## TEXTAUSZUG

Ein Forschungsteam um Evelina Fedorenko und Agata Wolna vom Massachusetts Institute of Technology (MIT) hat mithilfe von fMRT-Daten von 772 Probandinnen und Probanden nachgewiesen, dass Sprachverarbeitung im Gehirn deutlich weiter verteilt abläuft als bisher angenommen. Die online vorab am 24. Juni 2026 im Journal of Neuroscience veröffentlichte Studie identifiziert 17 zusätzliche Hirnareale außerhalb der klassischen links-frontotemporalen Sprachzentren, die ebenfalls auf Sprache reagieren – unter anderem im Kleinhirn, im Hippocampus und in der Amygdala.
Mehr als Broca und Wernicke
Seit der Entdeckung des Broca-Areals im 19. Jahrhundert gilt die Sprachverarbeitung im Gehirn als weitgehend auf ein links-lateralisiertes fronto-temporales Netzwerk beschränkt. Auch rechtshemisphärische Areale wurden bereits mit sozial-emotionalen Aspekten von Sprache in Verbindung gebracht. Auffällige Aktivierungen außerhalb dieser Kernregionen wurden in der Vergangenheit jedoch häufig als methodisches Rauschen abgetan.

(Gespeicherte Einträge)

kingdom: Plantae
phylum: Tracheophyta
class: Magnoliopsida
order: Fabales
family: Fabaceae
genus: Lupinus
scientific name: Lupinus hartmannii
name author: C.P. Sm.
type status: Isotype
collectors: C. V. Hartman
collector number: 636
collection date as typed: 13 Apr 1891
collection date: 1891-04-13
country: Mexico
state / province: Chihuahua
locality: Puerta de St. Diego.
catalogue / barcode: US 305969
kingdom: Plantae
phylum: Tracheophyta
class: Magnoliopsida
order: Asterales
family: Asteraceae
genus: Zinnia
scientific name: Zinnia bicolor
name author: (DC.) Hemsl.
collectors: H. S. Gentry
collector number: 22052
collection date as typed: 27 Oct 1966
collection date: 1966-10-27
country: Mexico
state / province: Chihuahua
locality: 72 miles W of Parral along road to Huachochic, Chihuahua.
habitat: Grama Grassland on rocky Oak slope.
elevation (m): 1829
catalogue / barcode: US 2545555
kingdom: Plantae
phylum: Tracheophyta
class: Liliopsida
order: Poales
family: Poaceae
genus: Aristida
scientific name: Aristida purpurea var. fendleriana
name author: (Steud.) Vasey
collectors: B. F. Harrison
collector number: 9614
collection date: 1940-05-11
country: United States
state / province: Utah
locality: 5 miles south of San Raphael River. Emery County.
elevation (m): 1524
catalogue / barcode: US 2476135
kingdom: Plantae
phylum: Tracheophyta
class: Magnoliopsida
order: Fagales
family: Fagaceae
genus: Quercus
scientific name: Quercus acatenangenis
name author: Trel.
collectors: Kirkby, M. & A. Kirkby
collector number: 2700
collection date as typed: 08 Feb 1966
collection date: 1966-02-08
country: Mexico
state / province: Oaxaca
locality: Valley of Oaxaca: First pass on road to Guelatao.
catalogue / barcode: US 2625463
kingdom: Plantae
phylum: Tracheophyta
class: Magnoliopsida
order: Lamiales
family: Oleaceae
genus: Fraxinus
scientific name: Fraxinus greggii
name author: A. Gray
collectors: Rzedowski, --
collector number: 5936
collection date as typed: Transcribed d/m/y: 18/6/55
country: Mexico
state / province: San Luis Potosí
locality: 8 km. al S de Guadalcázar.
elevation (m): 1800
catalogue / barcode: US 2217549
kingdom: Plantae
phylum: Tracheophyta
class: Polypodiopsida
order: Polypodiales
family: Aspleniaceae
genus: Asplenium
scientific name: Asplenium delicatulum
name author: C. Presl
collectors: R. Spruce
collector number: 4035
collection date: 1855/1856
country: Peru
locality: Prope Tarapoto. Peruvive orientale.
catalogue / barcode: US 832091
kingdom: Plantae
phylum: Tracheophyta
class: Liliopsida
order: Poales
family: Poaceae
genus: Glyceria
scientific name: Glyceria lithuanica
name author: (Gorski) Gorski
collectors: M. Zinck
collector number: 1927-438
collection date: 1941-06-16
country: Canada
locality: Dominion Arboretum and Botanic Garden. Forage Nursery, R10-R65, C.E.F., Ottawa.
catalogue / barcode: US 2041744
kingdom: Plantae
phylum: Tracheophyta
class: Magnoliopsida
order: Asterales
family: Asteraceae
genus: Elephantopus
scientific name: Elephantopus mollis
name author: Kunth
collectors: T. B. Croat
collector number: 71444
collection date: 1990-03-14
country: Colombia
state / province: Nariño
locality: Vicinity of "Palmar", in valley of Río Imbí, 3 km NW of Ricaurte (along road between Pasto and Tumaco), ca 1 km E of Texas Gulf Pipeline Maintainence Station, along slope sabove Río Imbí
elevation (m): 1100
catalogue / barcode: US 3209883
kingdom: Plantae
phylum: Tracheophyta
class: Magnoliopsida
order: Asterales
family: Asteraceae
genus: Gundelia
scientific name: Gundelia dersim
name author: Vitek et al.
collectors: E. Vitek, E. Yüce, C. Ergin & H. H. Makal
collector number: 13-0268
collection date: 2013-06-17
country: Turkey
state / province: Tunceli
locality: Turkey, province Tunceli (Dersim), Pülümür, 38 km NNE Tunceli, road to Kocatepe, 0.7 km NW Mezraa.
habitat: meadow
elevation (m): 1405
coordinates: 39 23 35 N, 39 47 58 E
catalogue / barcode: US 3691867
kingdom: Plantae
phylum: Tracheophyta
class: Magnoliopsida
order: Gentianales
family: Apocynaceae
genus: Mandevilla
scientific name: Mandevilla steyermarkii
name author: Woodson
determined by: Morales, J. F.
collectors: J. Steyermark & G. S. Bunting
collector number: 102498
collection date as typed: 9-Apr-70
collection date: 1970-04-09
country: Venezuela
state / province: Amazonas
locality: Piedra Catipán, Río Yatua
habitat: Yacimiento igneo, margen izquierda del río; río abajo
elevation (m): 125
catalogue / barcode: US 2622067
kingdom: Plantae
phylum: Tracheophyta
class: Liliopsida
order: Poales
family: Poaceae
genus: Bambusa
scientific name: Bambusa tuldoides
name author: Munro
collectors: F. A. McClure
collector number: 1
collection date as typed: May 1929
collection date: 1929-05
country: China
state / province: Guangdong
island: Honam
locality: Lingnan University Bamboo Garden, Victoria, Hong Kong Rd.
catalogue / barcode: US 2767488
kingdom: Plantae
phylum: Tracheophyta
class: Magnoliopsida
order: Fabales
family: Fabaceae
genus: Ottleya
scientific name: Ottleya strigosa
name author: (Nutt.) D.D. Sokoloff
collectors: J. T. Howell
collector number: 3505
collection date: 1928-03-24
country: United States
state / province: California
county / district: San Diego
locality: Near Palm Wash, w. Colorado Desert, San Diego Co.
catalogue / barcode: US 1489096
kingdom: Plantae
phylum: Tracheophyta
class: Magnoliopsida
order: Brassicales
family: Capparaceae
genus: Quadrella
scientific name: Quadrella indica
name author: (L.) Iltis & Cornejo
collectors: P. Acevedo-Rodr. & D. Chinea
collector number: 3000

## PROBIER ES AUS
Welche Hirnbereiche nennt der Textauszug als Beispiele für die 17 zusätzlichen Areale, die auf Sprache reagieren? Zähl alle auf.

## DEINE ANTWORT
Kleinhirn, Hippocampus, Amygdala